Reasons To Be Cheerful #5
(If you’re wondering what this is all about, click here.)
Clare Short MP
As I’ve said here before, one of the many things I loved about living in Nottingham was knowing that my local MP Alan Simpson was very much one of the good guys – vocal in the House of Commons, prompt and informative in his responses to correspondence and enquiries, a firm believer in the principles of social justice and a keen supporter of unfashionable left-wing causes.
For Alan Simpson in Nottingham, read Clare Short in Birmingham.
The appearance of the Labour MP for Ladywood at Aston University last week encapsulated all that is admirable about her – her visible passion for what she believes in, her opposition to narrow-minded and short-term thinking in politics and perhaps most of all her refreshing honesty. She branded Prime Minister’s Question Time "contemptible" and "a stupid circus", and referred to the invasion of Iraq as a "spectacularly awful" decision.
It’s this obstinate refusal to pussyfoot around and pull punches that endears her to those sick of spin and glib sloganeering. Unlike many of her colleagues in Parliament, she readily accepts that much of the blame for the currently widespread epidemic of public apathy with politics lies squarely at their door.

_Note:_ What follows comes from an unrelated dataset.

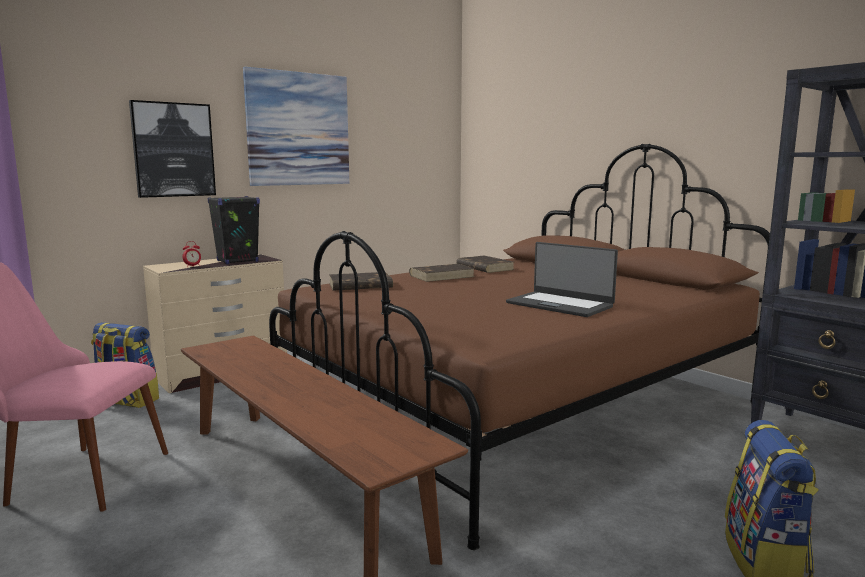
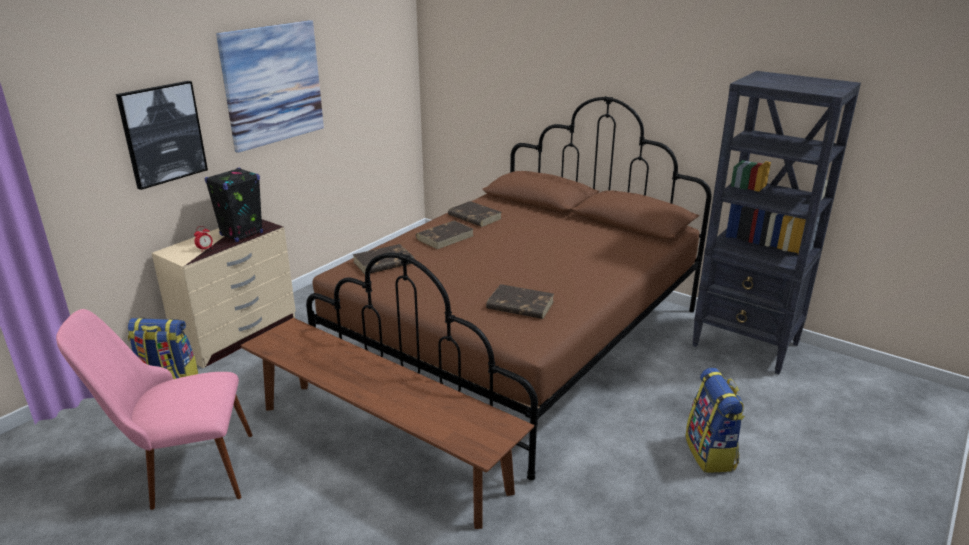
camera: 15 degrees left, 15 degrees up
(492, 319) = (519, 305): none -> brown book
(560, 304) = (561, 276): laptop -> none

In the course of Thursday’s talk she discussed her former role as Secretary of State for International Development, the way in which her department was created and then kept in a state of near powerlessness, and the sheer enormity of the challenges that face the world, for which a truly global strategy is needed. Blair’s deception over Iraq, the dangerous unpredictability of the current American administration and the role of the UN were all on her agenda.
Perhaps most compellingly, she took the opportunity of reminding us on Holocaust Memorial Day that genocide has not been consigned to the past; on the contrary, it is very much a spectre that still haunts the present. Even after the horrors of Auschwitz and the other Nazi concentration camps, valuable lessons still remain to be learned.

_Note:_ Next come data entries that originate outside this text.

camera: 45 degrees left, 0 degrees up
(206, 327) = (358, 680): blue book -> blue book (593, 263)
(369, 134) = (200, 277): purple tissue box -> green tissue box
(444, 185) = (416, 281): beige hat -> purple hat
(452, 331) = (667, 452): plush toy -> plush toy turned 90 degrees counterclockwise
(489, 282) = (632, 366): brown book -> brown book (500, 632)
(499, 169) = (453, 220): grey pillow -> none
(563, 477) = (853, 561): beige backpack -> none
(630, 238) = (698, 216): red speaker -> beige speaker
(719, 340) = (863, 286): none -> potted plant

She may have incurred the wrath of some constituents for the delay in offering her resignation over the Iraq affair, but she openly and vehemently criticises Blair’s leadership and decision-making – she agreed with one questioner that our dear leader and his buddy Bush should be tried for war crimes – and very often refuses to endorse the official party line. Why, she was asked, does she (like Alan Simpson) still remain a member of the New Labour machine? Because, she said, she believes in the history of the party, and hopes that she can be one of those who helps return it to the rightful path from which it has strayed under Blair.
A futile hope? Perhaps. But we desperately need politicians who’ll stand up and speak out in plain terms for what they believe in, and who are prepared to put principles before their own self-serving ends.